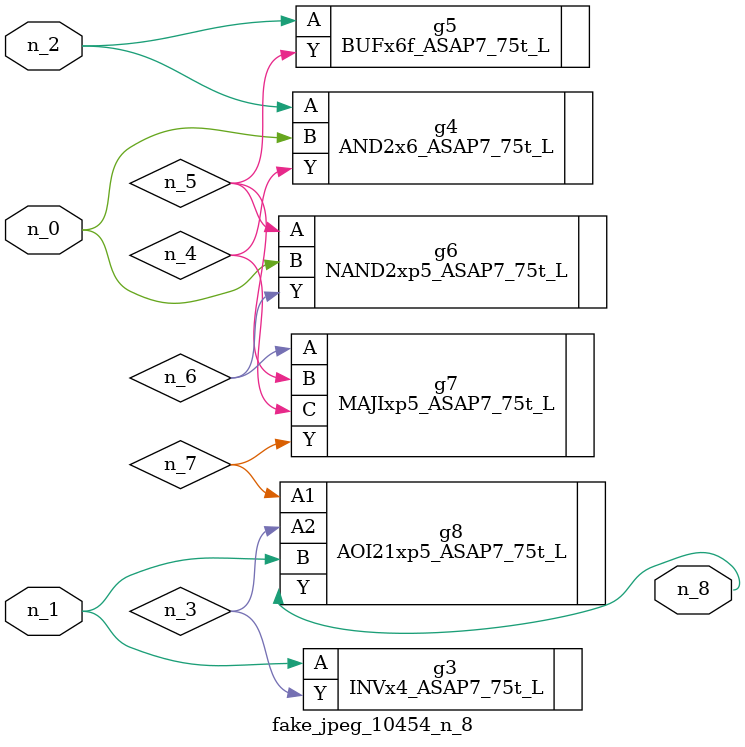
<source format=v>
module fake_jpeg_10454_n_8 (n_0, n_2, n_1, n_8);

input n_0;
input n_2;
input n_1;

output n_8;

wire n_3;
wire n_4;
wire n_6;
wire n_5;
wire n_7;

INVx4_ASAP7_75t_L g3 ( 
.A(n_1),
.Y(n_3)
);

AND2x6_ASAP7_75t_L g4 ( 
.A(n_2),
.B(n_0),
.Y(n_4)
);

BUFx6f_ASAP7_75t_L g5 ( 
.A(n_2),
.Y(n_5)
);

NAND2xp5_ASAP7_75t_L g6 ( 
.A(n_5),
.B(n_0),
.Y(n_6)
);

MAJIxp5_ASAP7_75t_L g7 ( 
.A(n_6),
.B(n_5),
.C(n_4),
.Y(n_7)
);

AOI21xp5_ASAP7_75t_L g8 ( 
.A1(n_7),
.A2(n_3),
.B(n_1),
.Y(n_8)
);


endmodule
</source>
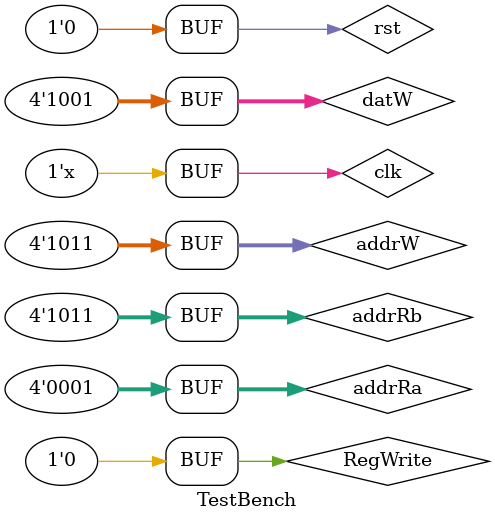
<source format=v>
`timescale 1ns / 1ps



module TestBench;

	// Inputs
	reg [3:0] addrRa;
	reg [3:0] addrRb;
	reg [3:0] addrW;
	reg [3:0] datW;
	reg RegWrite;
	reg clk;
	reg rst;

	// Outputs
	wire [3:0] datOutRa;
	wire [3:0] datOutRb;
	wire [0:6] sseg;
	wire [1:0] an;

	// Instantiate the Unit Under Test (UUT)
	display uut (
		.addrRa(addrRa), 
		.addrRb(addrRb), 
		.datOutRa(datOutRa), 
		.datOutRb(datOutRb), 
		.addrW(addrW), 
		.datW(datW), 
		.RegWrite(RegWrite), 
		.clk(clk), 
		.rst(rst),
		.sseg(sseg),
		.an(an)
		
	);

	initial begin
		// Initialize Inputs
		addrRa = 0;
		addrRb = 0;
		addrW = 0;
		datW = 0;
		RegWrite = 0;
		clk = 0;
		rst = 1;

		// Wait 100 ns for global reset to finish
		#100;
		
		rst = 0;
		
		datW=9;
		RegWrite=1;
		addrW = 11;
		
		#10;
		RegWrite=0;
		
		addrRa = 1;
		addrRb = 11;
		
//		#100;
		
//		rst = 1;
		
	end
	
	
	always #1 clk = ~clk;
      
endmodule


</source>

---------------

Prompt >>
Retype the listing above exactly as it appears, omitting the pictures.

Task output >>
<source format=v>
module fake_jpeg_10454_n_8 (n_0, n_2, n_1, n_8);

input n_0;
input n_2;
input n_1;

output n_8;

wire n_3;
wire n_4;
wire n_6;
wire n_5;
wire n_7;

INVx4_ASAP7_75t_L g3 ( 
.A(n_1),
.Y(n_3)
);

AND2x6_ASAP7_75t_L g4 ( 
.A(n_2),
.B(n_0),
.Y(n_4)
);

BUFx6f_ASAP7_75t_L g5 ( 
.A(n_2),
.Y(n_5)
);

NAND2xp5_ASAP7_75t_L g6 ( 
.A(n_5),
.B(n_0),
.Y(n_6)
);

MAJIxp5_ASAP7_75t_L g7 ( 
.A(n_6),
.B(n_5),
.C(n_4),
.Y(n_7)
);

AOI21xp5_ASAP7_75t_L g8 ( 
.A1(n_7),
.A2(n_3),
.B(n_1),
.Y(n_8)
);


endmodule
</source>
<source format=v>
`timescale 1ns / 1ps



module TestBench;

	// Inputs
	reg [3:0] addrRa;
	reg [3:0] addrRb;
	reg [3:0] addrW;
	reg [3:0] datW;
	reg RegWrite;
	reg clk;
	reg rst;

	// Outputs
	wire [3:0] datOutRa;
	wire [3:0] datOutRb;
	wire [0:6] sseg;
	wire [1:0] an;

	// Instantiate the Unit Under Test (UUT)
	display uut (
		.addrRa(addrRa), 
		.addrRb(addrRb), 
		.datOutRa(datOutRa), 
		.datOutRb(datOutRb), 
		.addrW(addrW), 
		.datW(datW), 
		.RegWrite(RegWrite), 
		.clk(clk), 
		.rst(rst),
		.sseg(sseg),
		.an(an)
		
	);

	initial begin
		// Initialize Inputs
		addrRa = 0;
		addrRb = 0;
		addrW = 0;
		datW = 0;
		RegWrite = 0;
		clk = 0;
		rst = 1;

		// Wait 100 ns for global reset to finish
		#100;
		
		rst = 0;
		
		datW=9;
		RegWrite=1;
		addrW = 11;
		
		#10;
		RegWrite=0;
		
		addrRa = 1;
		addrRb = 11;
		
//		#100;
		
//		rst = 1;
		
	end
	
	
	always #1 clk = ~clk;
      
endmodule


</source>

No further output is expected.